Actually, there is more to it, as Gerald already mentionned. On the z80, the INT signal is level triggered, but NMI is edge triggered. In simple cases, this doesn't matter, but imagine the following situations:
* One device triggers INT
* The z80 does an automatic DI and enters the interrupt handler code
* During the interrupt processing, another device triggers INT
* The z80 acknowledges the interrupt of the first device, and exits the interrupt handler (EI, RET)
* Because the second device is still holding INT low, immediately after the RET, the z80 enters the INT handler again (if using IM2, it goes to device 2 handler directly)
* The z80 can now process the interrupt from the second device
In the case of an NMI, it doesn't work this way. The NMI is "disabled" as long as the pin is held low.
* One device puts NMI low and holds it low
* The z80 enters the NMI handler
* Second device also pulls NMI low
* The z80 processes only the NMI from the first device
* The z80 exits the NMI routine, but the NMI line is still low because of device 2
* No NMIs can happen anymore!
This means the NMI handler must be carefully written to:
* Check ALL devices that could trigger an interrupt
* Disable the NMI on each device to make sure the NMI line goes up again (just acknowledging the interrupt is not enough, it must be locked at the "high" state until re-enabled by the CPU, providing a way to mask the NMI)

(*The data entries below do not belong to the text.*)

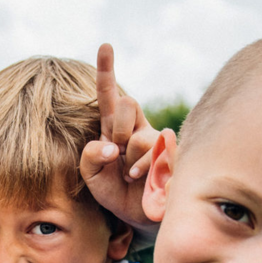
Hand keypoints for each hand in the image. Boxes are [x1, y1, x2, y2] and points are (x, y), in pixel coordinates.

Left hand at [80, 44, 159, 235]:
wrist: (137, 216)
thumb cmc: (113, 192)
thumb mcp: (91, 176)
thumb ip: (90, 157)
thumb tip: (112, 146)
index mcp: (113, 129)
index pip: (108, 96)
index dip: (106, 71)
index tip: (105, 45)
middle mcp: (136, 129)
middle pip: (126, 104)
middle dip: (117, 129)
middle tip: (117, 157)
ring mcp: (155, 141)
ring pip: (140, 134)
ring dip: (131, 160)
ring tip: (131, 177)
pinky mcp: (171, 155)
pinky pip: (158, 152)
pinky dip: (145, 170)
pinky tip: (144, 181)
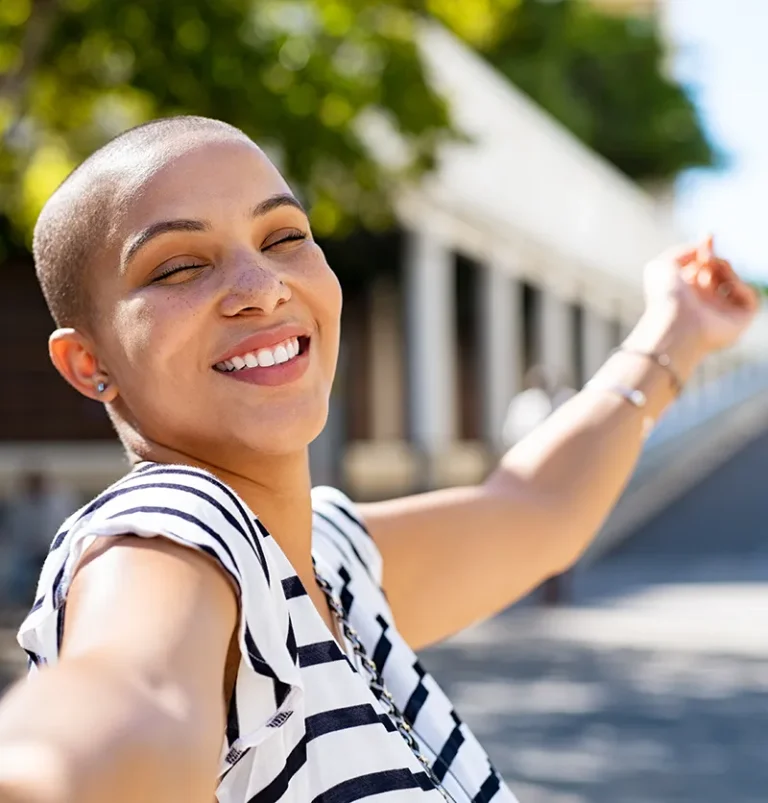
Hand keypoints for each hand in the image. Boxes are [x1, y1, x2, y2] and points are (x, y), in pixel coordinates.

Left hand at [643, 235, 759, 354]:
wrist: (676, 321)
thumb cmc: (666, 296)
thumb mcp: (663, 265)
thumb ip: (683, 251)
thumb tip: (703, 248)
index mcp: (684, 294)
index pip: (700, 269)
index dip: (706, 251)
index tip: (708, 236)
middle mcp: (702, 304)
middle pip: (718, 272)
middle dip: (714, 259)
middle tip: (706, 258)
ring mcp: (720, 313)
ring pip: (733, 281)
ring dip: (725, 268)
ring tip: (712, 269)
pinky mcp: (738, 322)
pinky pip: (750, 297)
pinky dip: (740, 285)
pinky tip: (727, 285)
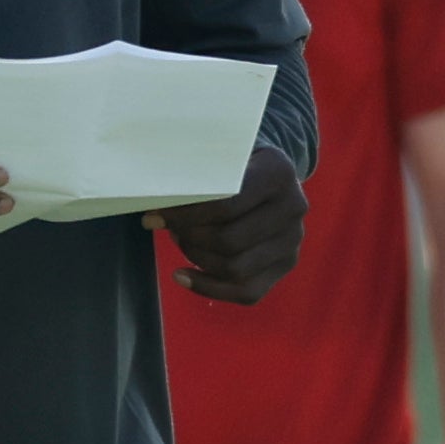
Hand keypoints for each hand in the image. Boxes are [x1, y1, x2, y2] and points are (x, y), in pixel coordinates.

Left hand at [144, 145, 306, 304]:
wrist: (270, 171)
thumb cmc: (234, 159)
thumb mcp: (221, 151)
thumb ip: (194, 171)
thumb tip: (151, 204)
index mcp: (278, 172)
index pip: (226, 205)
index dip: (186, 214)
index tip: (157, 213)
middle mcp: (293, 207)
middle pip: (229, 241)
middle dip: (189, 237)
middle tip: (166, 226)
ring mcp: (292, 240)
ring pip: (235, 268)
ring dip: (196, 258)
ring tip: (178, 239)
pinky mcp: (286, 264)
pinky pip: (247, 292)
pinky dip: (209, 288)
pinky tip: (181, 274)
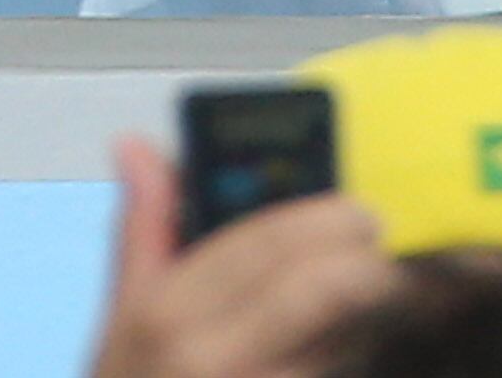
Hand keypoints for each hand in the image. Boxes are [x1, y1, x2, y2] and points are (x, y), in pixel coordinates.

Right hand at [85, 133, 394, 377]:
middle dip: (366, 257)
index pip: (269, 240)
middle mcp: (212, 355)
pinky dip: (354, 348)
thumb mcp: (124, 310)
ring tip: (370, 287)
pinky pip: (337, 367)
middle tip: (378, 239)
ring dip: (368, 308)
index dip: (328, 216)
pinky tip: (349, 335)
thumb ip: (143, 225)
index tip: (357, 207)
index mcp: (169, 310)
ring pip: (344, 335)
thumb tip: (135, 146)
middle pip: (323, 286)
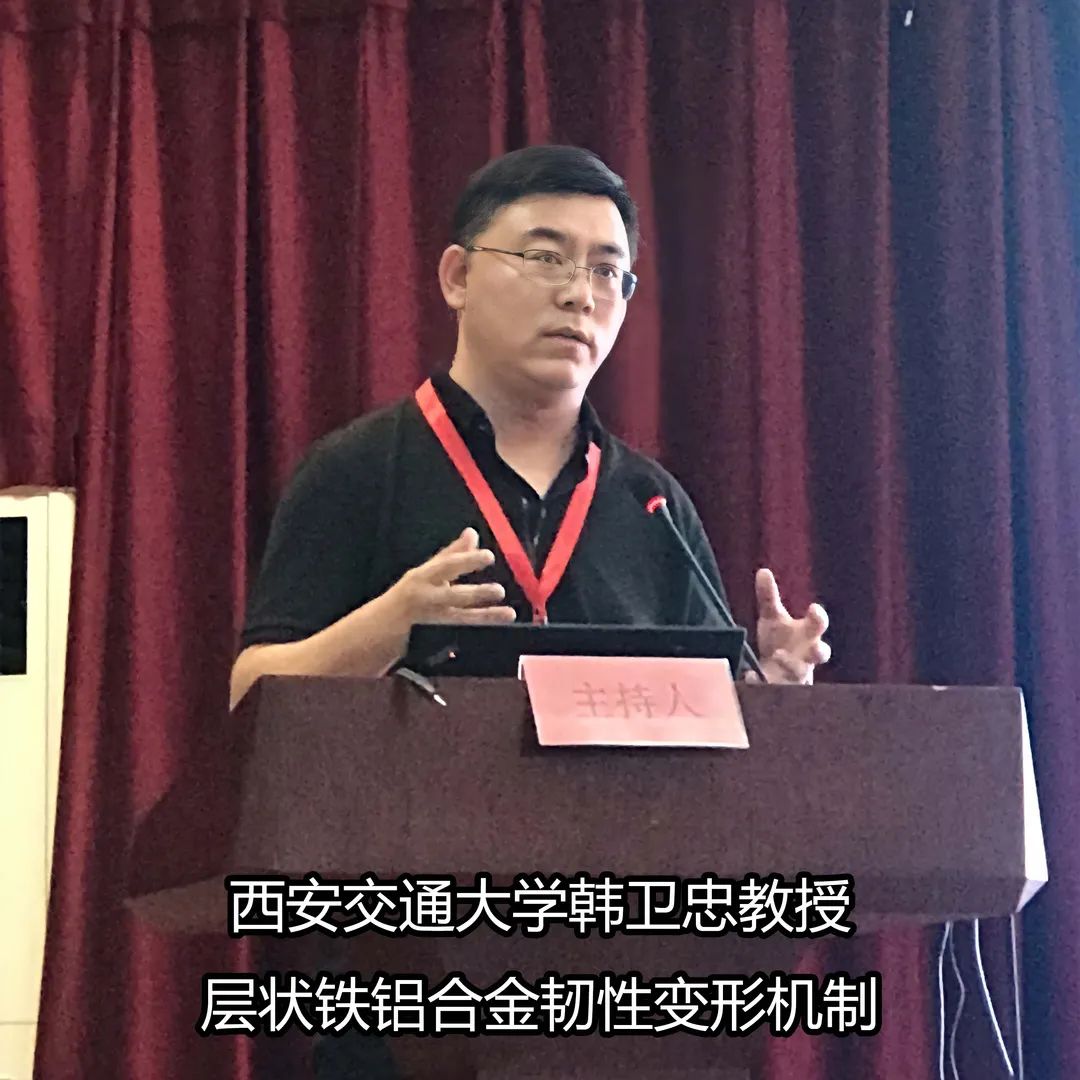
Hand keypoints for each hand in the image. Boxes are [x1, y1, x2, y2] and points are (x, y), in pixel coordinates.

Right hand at [386, 527, 517, 633]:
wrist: (384, 624)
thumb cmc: (414, 591)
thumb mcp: (429, 571)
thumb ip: (453, 553)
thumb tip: (472, 533)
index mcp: (423, 577)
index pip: (446, 566)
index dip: (468, 561)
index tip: (489, 557)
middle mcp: (426, 598)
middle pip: (452, 596)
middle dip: (476, 594)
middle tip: (500, 591)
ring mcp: (432, 620)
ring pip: (460, 618)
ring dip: (485, 616)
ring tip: (508, 614)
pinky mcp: (437, 636)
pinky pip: (460, 634)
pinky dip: (478, 631)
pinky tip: (498, 628)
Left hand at [748, 568, 830, 684]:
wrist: (774, 674)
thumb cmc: (779, 640)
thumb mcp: (772, 618)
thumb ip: (768, 597)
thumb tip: (763, 571)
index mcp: (807, 635)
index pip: (818, 624)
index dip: (818, 617)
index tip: (813, 608)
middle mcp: (807, 656)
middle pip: (821, 653)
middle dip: (819, 650)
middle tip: (813, 647)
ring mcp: (798, 676)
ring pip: (802, 674)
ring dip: (792, 665)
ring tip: (778, 656)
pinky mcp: (784, 691)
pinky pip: (776, 690)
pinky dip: (763, 682)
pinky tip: (751, 676)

* Process all requests from the devices
* Finally, re-enable the NMI line of each device. If there is again an interrupt pending, we will enter the NMI handler again (before exiting it - we can't use the "EI/RET" trick of the regular INT here, where EI is effective only after RET is executed) - This means the NMI handler should also detect this condition and make sure to not overflow the stack by too many re-entries
* Do this in a loop until all devices are quiet again and there is no NMI to process anymore
Essentially, this emulates the behavior of INT in software.
There are other ways to handle this, for example the NMI handler could just increment a variable to signal that the NMI occured, then your main loop would check for that, do the actual processing and acknowledge each device.
And of course there is the case where you don't want to handle multiple NMIs at the same time. You first load something from Albireo (snapshot file, files from the USB, whatever), then you swithc Albireo interrupts off. Then, the program starts, and it uses the PlayCity after setting up its own handler. In this case there are no interrupt conflict problems, still the two devices have used the NMI at some point.